GENE THERAPY: UPenn Responds; Father Speaks at Hearings
A federal investigation into the gene therapy-related death of Jesse Gelsinger prompted federal officials to seek tighter enforcement of result-reporting guidelines, the Los Angeles Times reports. In a meeting at the NIH yesterday, officials from the FDA and NIH emphasized that researchers working on federally funded studies must adhere to federal regulations -- which require reporting of clinical trial results to both agencies -- and said that scientists could not declare data "confidential" to prevent the public or other researchers from accessing the information. The statements came after months of controversy during which researchers on several studies, including the UPenn trial in which Gelsinger was enrolled, have been accused of withholding information about adverse events in gene therapy treatments. Previously, data from gene therapy research reported to the FDA could remain confidential, while the NIH had no privacy mandate. Thus, the NIH -- and the public -- has been left in the dark about some of the recent adverse effects occurring in gene therapy trials, including several deaths. But director of the NIH's office of science policy Lana Skirboll said that the agencies now plan to increase information-sharing, so that "if an investigator has not submitted something to the NIH, we will know from the FDA." She remarked that, until recently, "we didn't know what we didn't know." Under the revised regulation measure, researchers would have to report adverse events to both agencies within 15 days, even if the effects are not assumed to be related to the therapy. Moreover, reports should not contain any "proprietary or trade secret information" so as not to be declared confidential. The proposed guideline changes, coming on the first of three days of hearings by the NIH's Recombinant DNA Advisory Committee, must undergo a comment period of several months prior to finalization (Cimons, 12/9).

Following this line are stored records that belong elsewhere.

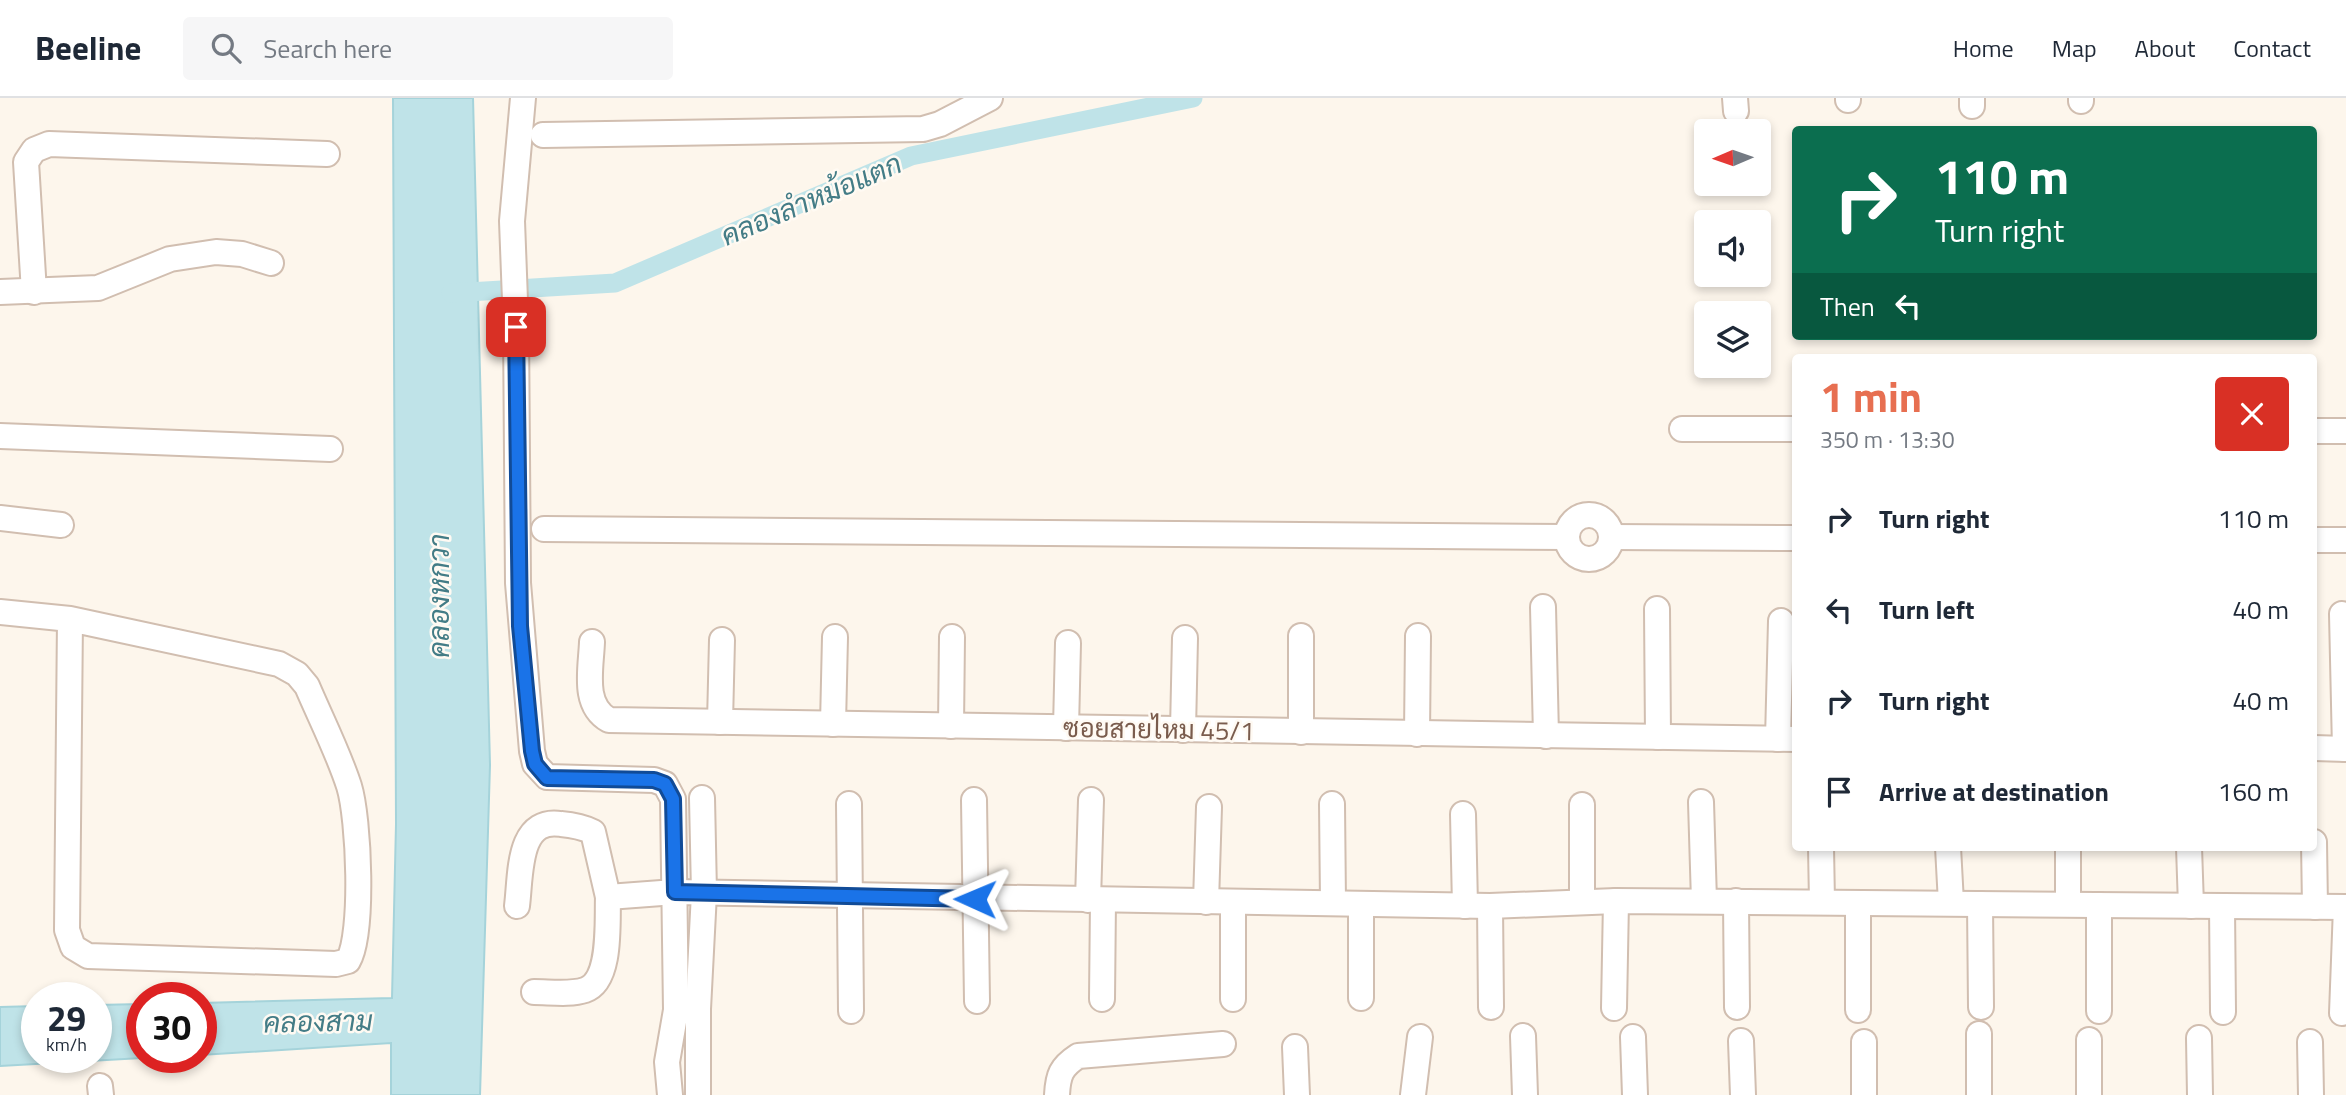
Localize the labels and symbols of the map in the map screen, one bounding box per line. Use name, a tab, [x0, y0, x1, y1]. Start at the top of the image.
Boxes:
north arrow	[1694, 119, 1771, 196]
water label: คลองลำหม้อแตก	[714, 142, 908, 256]
pin	[486, 297, 546, 357]
water label: คลองหกวา	[417, 534, 460, 658]
street label: ซอยสายไหม 45/1	[1063, 708, 1255, 750]
position arrow	[938, 862, 1012, 936]
speed limit sign: 30	[126, 982, 217, 1073]
water label: คลองสาม	[263, 999, 373, 1043]

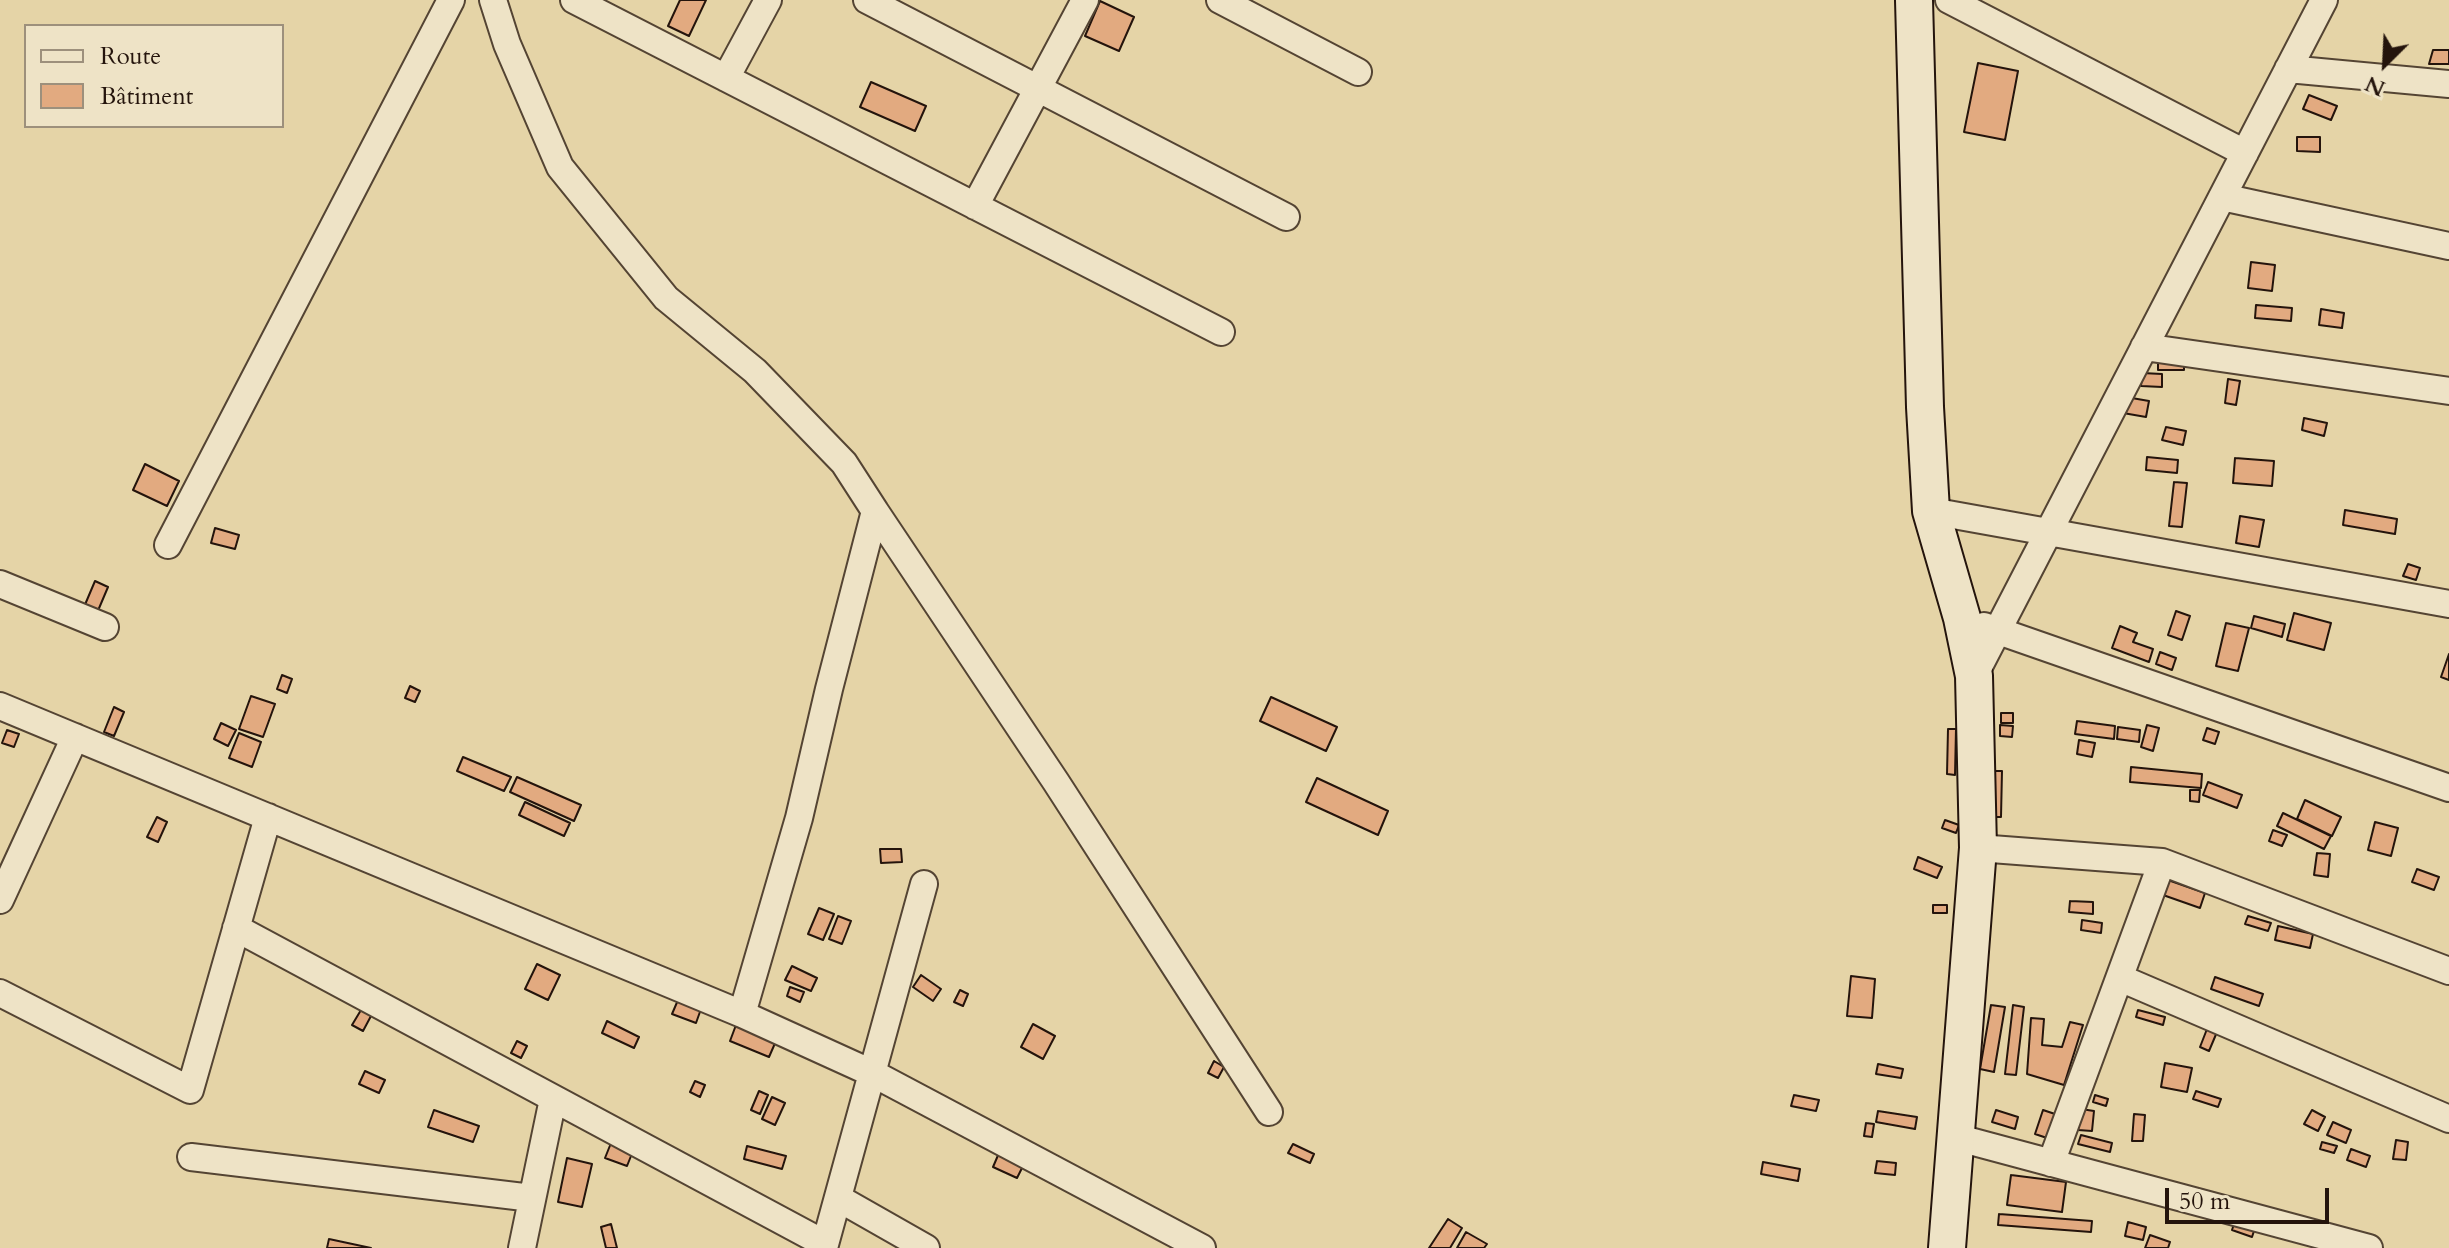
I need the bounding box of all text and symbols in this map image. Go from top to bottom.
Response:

UPenn Comments, Father Speaks
Gelsinger's death during the UPenn liver study -- the impetus for the hearings -- remains embroiled in controversy. Yesterday, the FDA released information suggesting that teenager's death was caused directly by the UPenn trial. Moreover, FDA officials said that they were particularly concerned about two "protocol deviations" that took place in the experiment. FDA investigators stated that one "very preliminary" finding was that Gelsinger's ammonia-level exceeded the allowable limits of the study, indicating that Gelsinger should have never been infused with the therapy. Secondly, FDA officials discovered elevated liver- enzyme levels had occurred in two prior trial participants, but was never reported. Such information should have resulted in a halt on the UPenn study, the Wall Street Journal reports. James Wilson, head of the UPenn trial, told reporters that he is "fully comfortable" with his team's decision to infuse Gelsinger because he believed the teen's condition to have been stable (Adams/Langreth, 12/9). Denying wrongdoing, university researchers are scheduled to defend their work at today's hearing. After yesterday's session, Gelsinger's father absolved Wilson from any blame associated with his son's death, saying "I touched souls with this man. There is nothing wrong with Wilson." Rather, the elder Gelsinger blames the FDA for not releasing confidential information and stopping the experiment before Jesse's death (Nelson/Weiss, Washington Post, 12/9). Wilson, who owns a stake in the profits from his research, has received much criticism suggesting that financial conflicts of interest resulted in lapses of the study's safety. Dr. Arthur Caplan of the UPenn Bioethics program, commenting on yesterday's "Nightly News," seemed to suggest that no one is really at fault in Gelsinger's death. He said gene therapy "experimentation is inherently risky. There's no getting around it. We want to believe that we can experiment without having people die. But we can't" (12/8).